This is one of most frequently asked questions in Python interviews since this gives the interviewer an idea of how well the interviewee has understood the language.
Let us begin with the basics. We generally use the assignment operator (=
) to copy an object from one memory location to the other. This doesn't really create a new object (which would be the copy of the original object, rather it creates a new variable that will have the reference to the object, i.e the original variable.
Below example will make it clear that using the assignment operator doesn't really copy data from original location to new location. Only the reference is shared, i.e a binding is created between the original object and the new variable.
my_list_old = [[1, 2, 's'], [3, 8, 9.78], [7, 8, 'a']]
my_list_new = my_list_old
my_list_old[2][2] = "Studytonight"
print('The old List is', my_list_old)
print('ID of the Old List:', id(my_list_old))
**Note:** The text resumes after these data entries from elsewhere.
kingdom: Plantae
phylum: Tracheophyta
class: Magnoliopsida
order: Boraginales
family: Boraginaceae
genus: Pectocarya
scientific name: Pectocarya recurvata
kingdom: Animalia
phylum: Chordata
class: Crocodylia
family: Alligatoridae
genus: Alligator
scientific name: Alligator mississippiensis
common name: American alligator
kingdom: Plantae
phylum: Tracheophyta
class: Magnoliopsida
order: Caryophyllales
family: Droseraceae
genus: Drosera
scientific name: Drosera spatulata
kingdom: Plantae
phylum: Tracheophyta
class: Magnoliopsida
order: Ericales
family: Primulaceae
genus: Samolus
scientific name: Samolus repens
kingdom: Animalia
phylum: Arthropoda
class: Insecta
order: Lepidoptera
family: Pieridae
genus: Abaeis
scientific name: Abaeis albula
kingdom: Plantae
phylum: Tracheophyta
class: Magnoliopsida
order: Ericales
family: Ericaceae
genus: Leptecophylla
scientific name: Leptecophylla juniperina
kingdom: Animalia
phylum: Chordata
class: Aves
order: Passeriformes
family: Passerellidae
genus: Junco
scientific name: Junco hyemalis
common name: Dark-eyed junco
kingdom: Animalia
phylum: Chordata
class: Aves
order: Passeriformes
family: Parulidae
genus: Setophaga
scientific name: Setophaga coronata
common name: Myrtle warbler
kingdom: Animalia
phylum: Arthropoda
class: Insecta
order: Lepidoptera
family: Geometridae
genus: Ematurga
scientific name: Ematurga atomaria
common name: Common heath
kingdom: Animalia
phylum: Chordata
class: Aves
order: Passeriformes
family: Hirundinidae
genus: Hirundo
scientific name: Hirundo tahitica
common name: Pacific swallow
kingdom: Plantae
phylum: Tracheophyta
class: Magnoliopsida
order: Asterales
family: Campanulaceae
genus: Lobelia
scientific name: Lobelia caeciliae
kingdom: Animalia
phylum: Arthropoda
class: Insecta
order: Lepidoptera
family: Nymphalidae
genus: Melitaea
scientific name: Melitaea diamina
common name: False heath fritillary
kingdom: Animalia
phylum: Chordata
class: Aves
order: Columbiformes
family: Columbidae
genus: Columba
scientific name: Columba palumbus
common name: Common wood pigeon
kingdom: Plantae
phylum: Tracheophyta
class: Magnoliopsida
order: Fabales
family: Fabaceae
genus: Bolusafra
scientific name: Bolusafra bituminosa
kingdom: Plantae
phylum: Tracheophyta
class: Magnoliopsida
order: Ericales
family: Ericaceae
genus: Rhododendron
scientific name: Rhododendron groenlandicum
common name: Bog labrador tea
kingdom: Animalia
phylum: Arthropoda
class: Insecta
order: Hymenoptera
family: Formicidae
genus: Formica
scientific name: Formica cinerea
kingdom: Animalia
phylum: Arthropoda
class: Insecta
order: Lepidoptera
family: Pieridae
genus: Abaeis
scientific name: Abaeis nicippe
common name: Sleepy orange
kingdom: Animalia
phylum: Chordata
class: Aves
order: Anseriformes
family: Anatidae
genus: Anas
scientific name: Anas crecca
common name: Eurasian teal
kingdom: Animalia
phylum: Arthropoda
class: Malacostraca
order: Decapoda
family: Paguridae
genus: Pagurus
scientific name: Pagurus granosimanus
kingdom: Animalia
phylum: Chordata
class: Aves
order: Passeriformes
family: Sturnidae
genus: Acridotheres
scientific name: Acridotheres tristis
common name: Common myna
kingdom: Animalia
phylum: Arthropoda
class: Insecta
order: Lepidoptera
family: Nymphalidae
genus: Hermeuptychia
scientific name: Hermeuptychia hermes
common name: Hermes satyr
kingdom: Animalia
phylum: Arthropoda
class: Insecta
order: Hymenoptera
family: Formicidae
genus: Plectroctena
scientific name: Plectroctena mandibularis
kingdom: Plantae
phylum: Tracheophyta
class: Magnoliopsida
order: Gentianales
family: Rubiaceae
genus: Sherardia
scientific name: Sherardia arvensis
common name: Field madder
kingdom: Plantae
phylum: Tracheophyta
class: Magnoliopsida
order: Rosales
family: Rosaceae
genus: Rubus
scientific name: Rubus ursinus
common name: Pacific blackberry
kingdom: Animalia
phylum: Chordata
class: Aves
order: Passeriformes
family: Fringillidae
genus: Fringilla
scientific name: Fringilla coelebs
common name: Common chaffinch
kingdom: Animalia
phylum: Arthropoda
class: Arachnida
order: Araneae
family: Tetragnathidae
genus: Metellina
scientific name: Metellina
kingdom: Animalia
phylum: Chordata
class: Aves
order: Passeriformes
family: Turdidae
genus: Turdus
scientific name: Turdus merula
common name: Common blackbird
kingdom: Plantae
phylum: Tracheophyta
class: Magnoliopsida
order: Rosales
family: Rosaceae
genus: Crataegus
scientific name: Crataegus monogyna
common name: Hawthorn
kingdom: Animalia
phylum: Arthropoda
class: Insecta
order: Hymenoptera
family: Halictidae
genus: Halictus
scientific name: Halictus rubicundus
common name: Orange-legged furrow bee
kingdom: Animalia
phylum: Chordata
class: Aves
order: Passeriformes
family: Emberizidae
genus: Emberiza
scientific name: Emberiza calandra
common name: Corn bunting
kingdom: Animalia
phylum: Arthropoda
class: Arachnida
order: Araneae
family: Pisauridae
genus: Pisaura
print('The new List:', my_list_new)
print('ID of the new List:', id(my_list_new))
Output:
The old List is [[1, 2, 's'], [3, 8, 9.78], [7, 8, 'Studytonight']]
ID of the Old List: 2315995030152
The new List: [[1, 2, 's'], [3, 8, 9.78], [7, 8, 'Studytonight']]
ID of the new List: 2315995030152
Since the reference is shared, changes made to either of these variables will, in turn, reflect the change in both of them.
Sometimes, such a characteristic might not be desirable. We might want to change just the newly copied values or the original values and not both of them at a time.
This is when shallow copy and deep copy comes into play. Both these methods are used to create copies of the original object whose results are different.
The deep copy and shallow copy are present in the copy module. Let us begin by understanding the shallow copy method. The deep copy method will be covered in a different post.
To create a shallow copy of any object, the below is used:
import copy
copy.copy(object)
There is no explicit method named shallow copy. The copy
method from the copy module creates a shallow copy of the object provided as argument to it. This creates a new object that stores the reference to the elements in the original object. This means shallow copy doesn't create a new copy of the original object. Instead, it just copies the reference of the elements in the original object to a newly created object. In the end, both the objects would be referring to the same data. This process doesn't occur for every element in the original object, hence it doesn't create new copies of elements of the original object in the new object.
Time for an example:
import copy
my_list_old = [[1, 2, 's'], [3, 8, 9.78], [7, 8, 'a']]
my_list_new = copy.copy(my_list_old)
print('The old List is', my_list_old)
print('ID of the Old List:', id(my_list_old))
print('The new List:', my_list_new)
print('ID of the new List:', id(my_list_new))
Output:
The old List is [[1, 2, 's'], [3, 8, 9.78], [7, 8, 'a']]
ID of the Old List: 2316046585736
The new List: [[1, 2, 's'], [3, 8, 9.78], [7, 8, 'a']]
ID of the new List: 2315995030664
The IDs of both the list objects are different. This means a new object is created that stores the reference of the original object.
This means, if anything new is added to the original object, it won't reflect in the shallow copied object. Below is an example demonstrating the same:
import copy
my_list_old = [[1, 2, 's'], [3, 8, 9.78], [7, 8, 'a']]
my_list_new = copy.copy(my_list_old)
my_list_old.append(["I", "love", "Studytonight"])
print('The old List is', my_list_old)
print('The new List:', my_list_new)
Output:
The old List is [[1, 2, 's'], [3, 8, 9.78], [7, 8, 'a'], ['I', 'love', 'Studytonight']]
The new List: [[1, 2, 's'], [3, 8, 9.78], [7, 8, 'a']]
But if values in the original object are changed, it will be reflected in the new object too. Understand this concept, any additions to the original object are not reflected in the new object, but changing the values of the original object would change the new object too. Below is an example demonstrating this:
import copy
my_list_old = [[1, 2, 's'], [3, 8, 9.78], [7, 8, 'a']]
my_list_new = copy.copy(my_list_old)
print('The old List is', my_list_old)
my_list_old[1][2] = 9.99
print('The old List is', my_list_old)
print('The new List:', my_list_new)
Output:
The old List is [[1, 2, 's'], [3, 8, 9.78], [7, 8, 'a']]
The old List is [[1, 2, 's'], [3, 8, 9.99], [7, 8, 'a']]
The new List: [[1, 2, 's'], [3, 8, 9.99], [7, 8, 'a']]
Why does it work this way?
This is because both the list objects share the reference to the same data object. They don't have separate copies of the data objects inside the list. But both the objects have different id value because a new object is created, but the data stored is simply referencing to the existing data object.
Conclusion
In this post, we understood how elements of a data structure can be shallow copied. In the upcoming posts, we will understand what happens in case of deep copy.